As I share this “Report from the Transition Zone” with my fellow walkers I hope to offer a reminder: we are all walking through landscapes that are part-ruin and part-sanctuary. When I stop to identify a plant, touch a fissure in the bark, or listen to the birdsong above a factory’s hum, I am not just walking—I am dreaming of stitching a community back together, one step at a time.

I would be interested to hear from others in this group about where they see the wounded space in their community that needs another look.

The unused railroad I walk on is a community of the past. It once connected the farmers of the Riebeek Valley to the rest of the world. As I walk the rails, I am walking a communal artery that has been “severed” but is now being reclaimed by nature. The rail once served humans; now it serves as a corridor for the Renosterveld to travel safely away from the ploughs. I am witnessing a “multi-species community” where the steel supports the shrub.

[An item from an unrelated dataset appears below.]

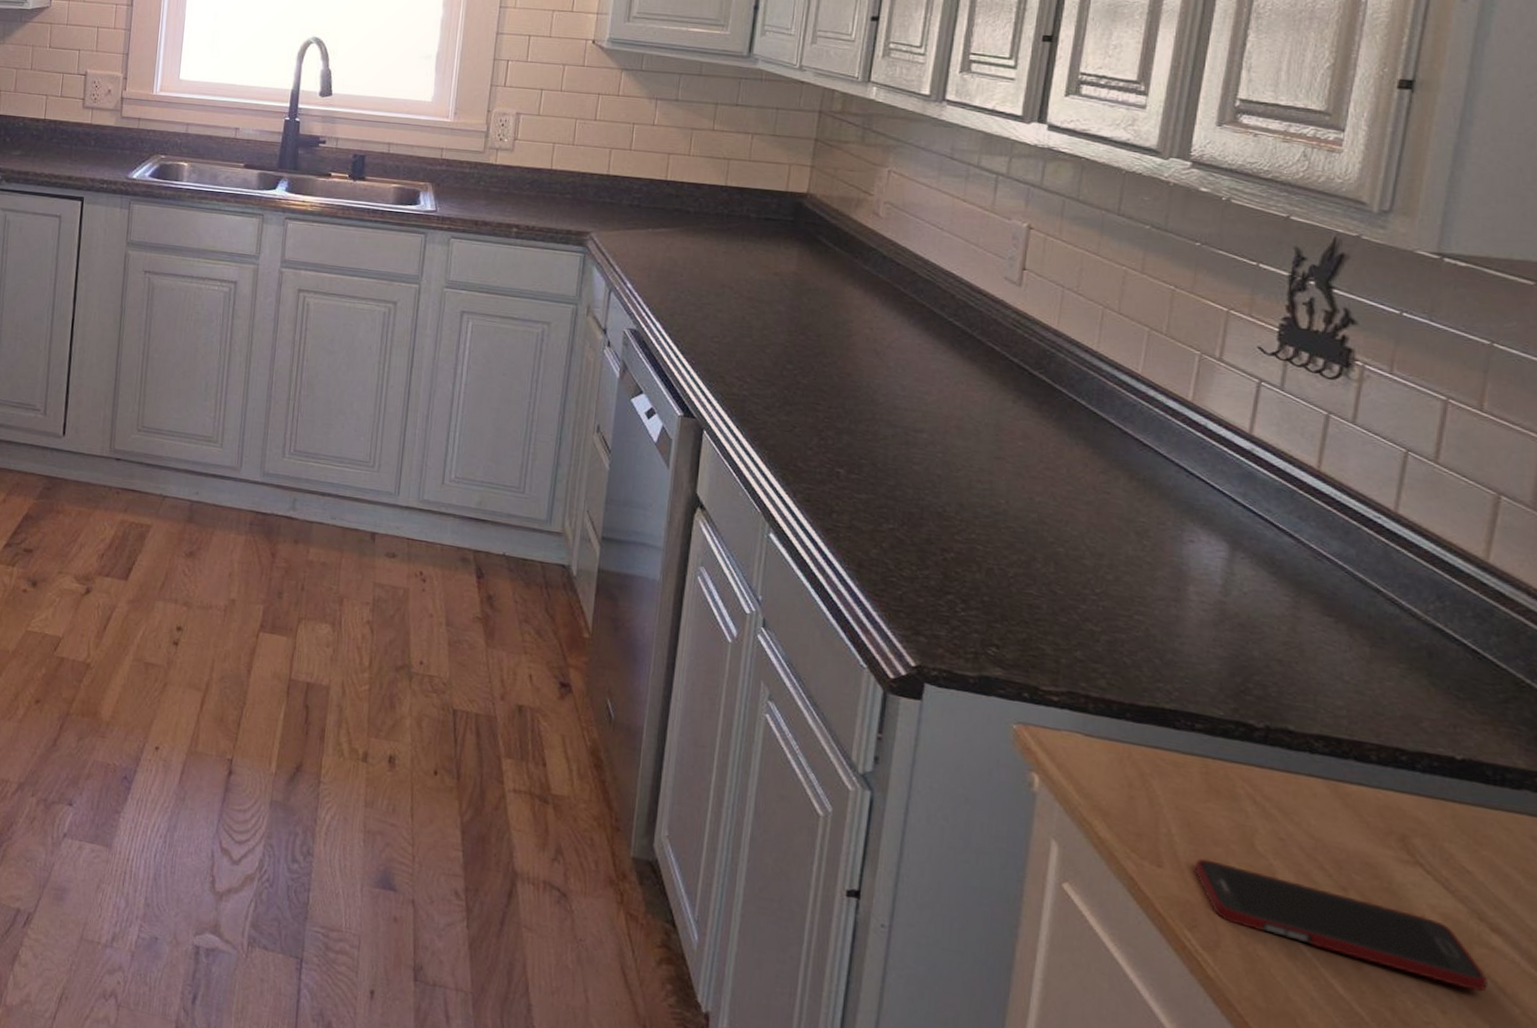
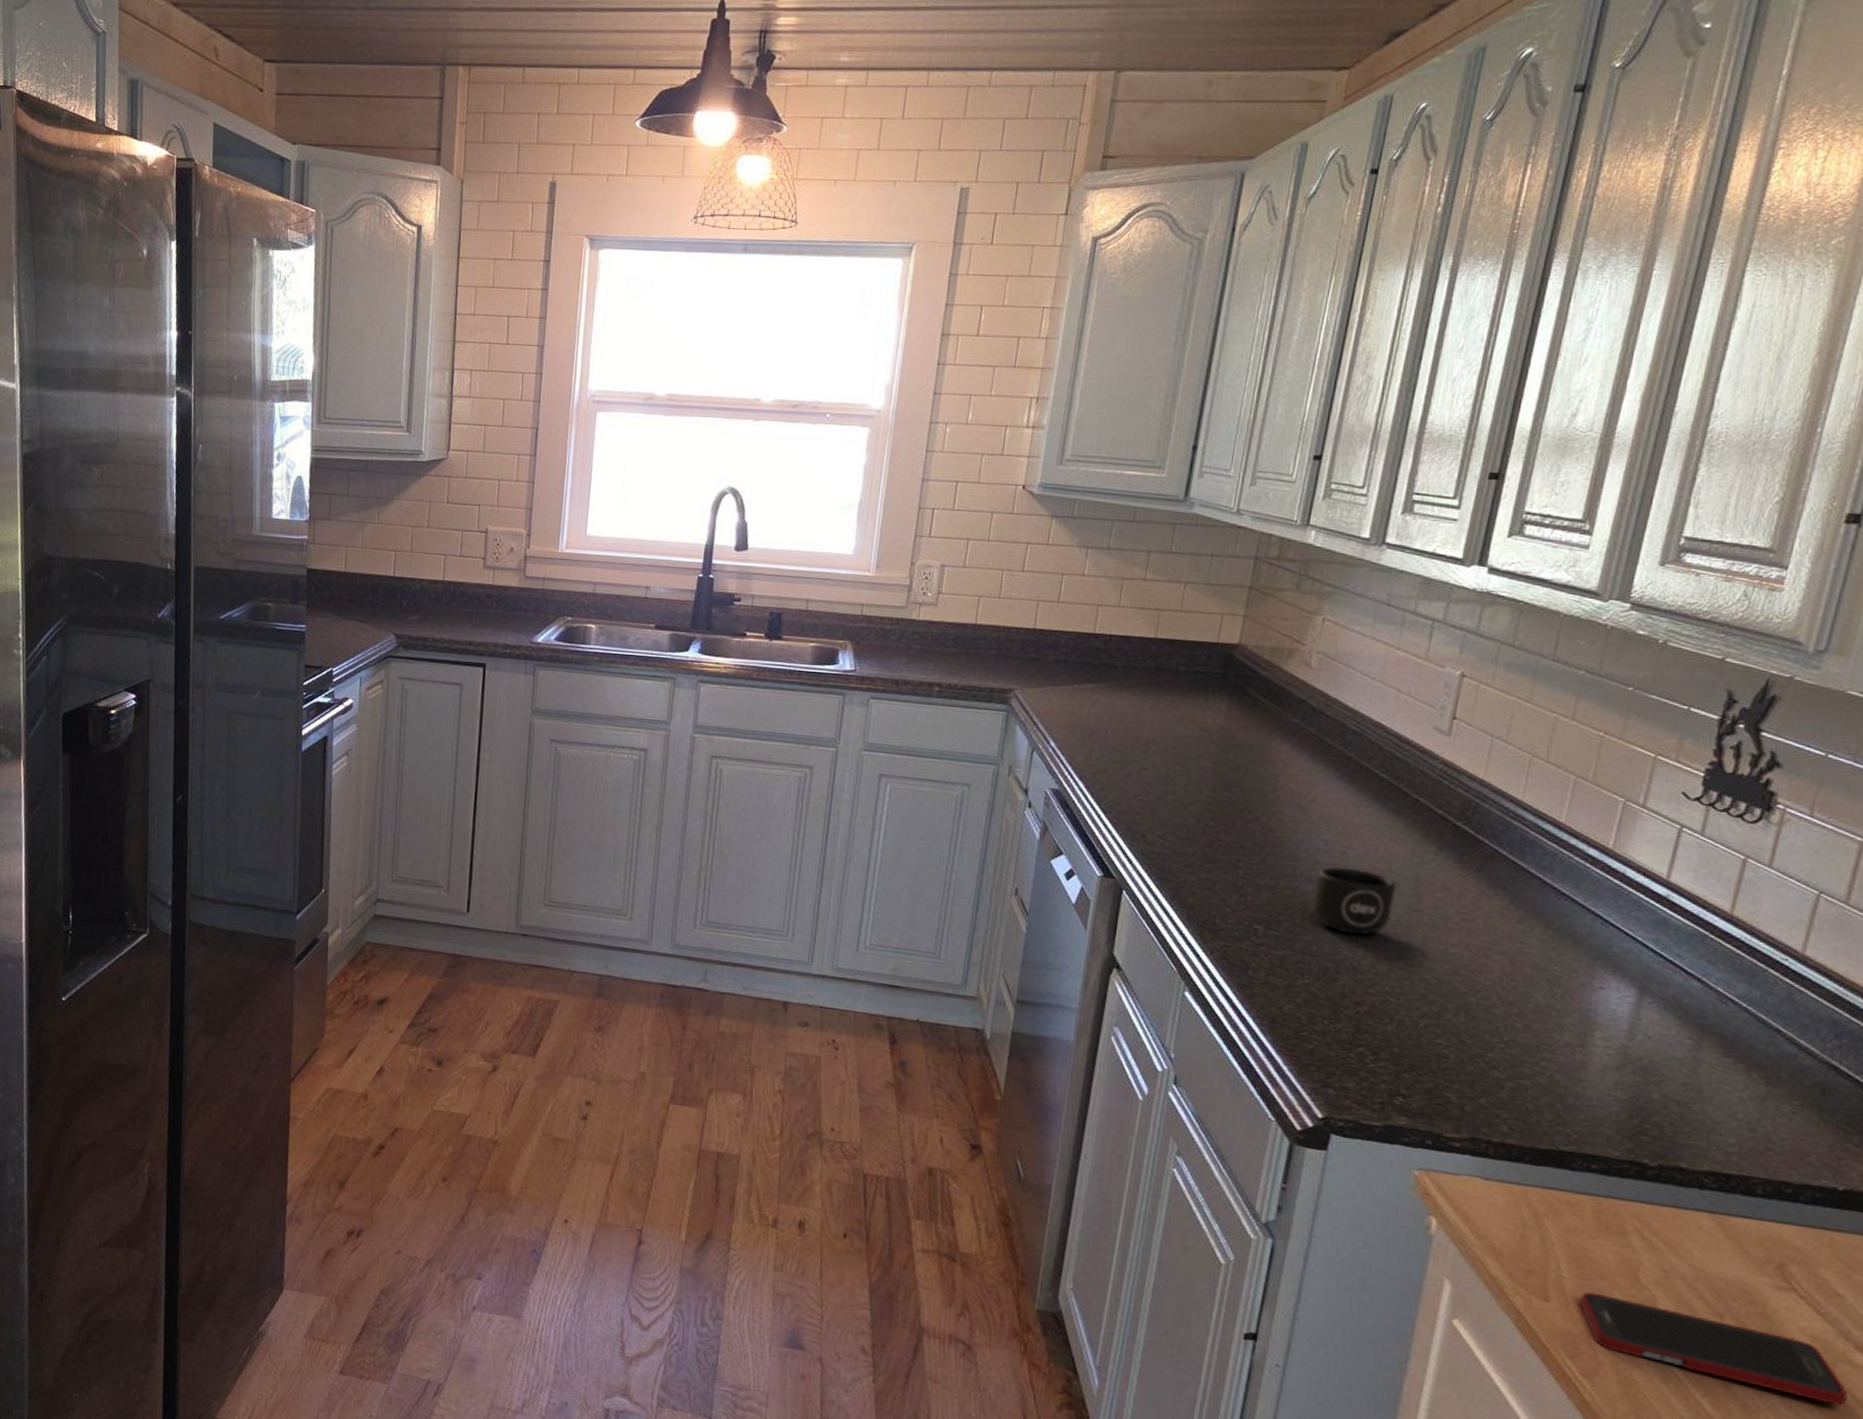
mug: none [892,411,977,481] -> present [1312,866,1397,935]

  • I see where the cement factory dust meets the Wild Olive leaves, or where the vineyard meets the wild Renosterveld, as well as ‘alien’ plants.
  • I share the idea that community is not about purity. It is about how the “uprooted neighbours” (the vines, the olives, the workers at the factory) all breathe the same air and depend on the same calcrete soil.
  • I am walking a “connective tissue” between industry and nature.
  • Just as the plants exist in a community, my art is being fed by a human ecosystem.
  • I learned about the soil, which is shale renosterveld with areas of silcrete where I walk.
  • The neighbours, by opening their land, are granting me hospitality of the soil.
  • They are trust-holders. Their stories are the verbal version of the frottage rubbings I do,
  • They provide the historical texture of the place.
  • My son’s drone footage provides the “Overview Effect”—the macro-view of the wounded landscape—while my hand-rubbing provides the “Micro-view.” Together, they show the scale of the “Signature of Existence.”

Sometimes, the most important role in a community is the one who keeps the memory. I have access to older people in the community who have stories and experiences to share. My act of witness is not a solitary one; it is sustained by a community of neighbours who have opened their gates and shared their stories, and by collaborators who help me see the land from new heights. Together, we are documenting a landscape in transition.

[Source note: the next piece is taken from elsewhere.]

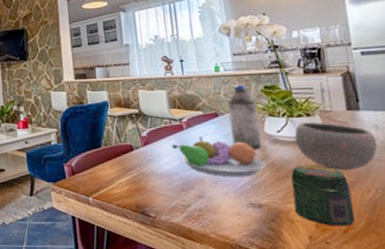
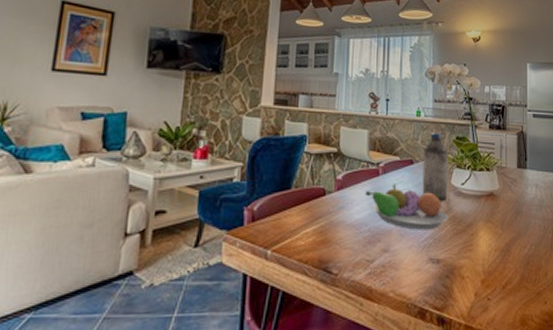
jar: present [291,165,356,226] -> none [467,220,513,282]
bowl: present [294,121,378,171] -> none [474,176,536,227]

  • The Walk: Identify a plant that others might walk past—a tiny Renosterveld bulb or the specific “grainy fissures” of the old ancestor tree.
  • The Contribution: I hope to offer an “Act of Witness.” in my writings and makings. Most of the time, I carry my cellular phone (camera/notes), paper scroll, graphite, a knife and a measuring tape with me. By identifying and naming the residents of the surrounding land (the plants, the history of the land), I am bringing them into the human community, which is mostly the walking community and my social media readers. I am giving a voice to the silent members of my local ecosystem.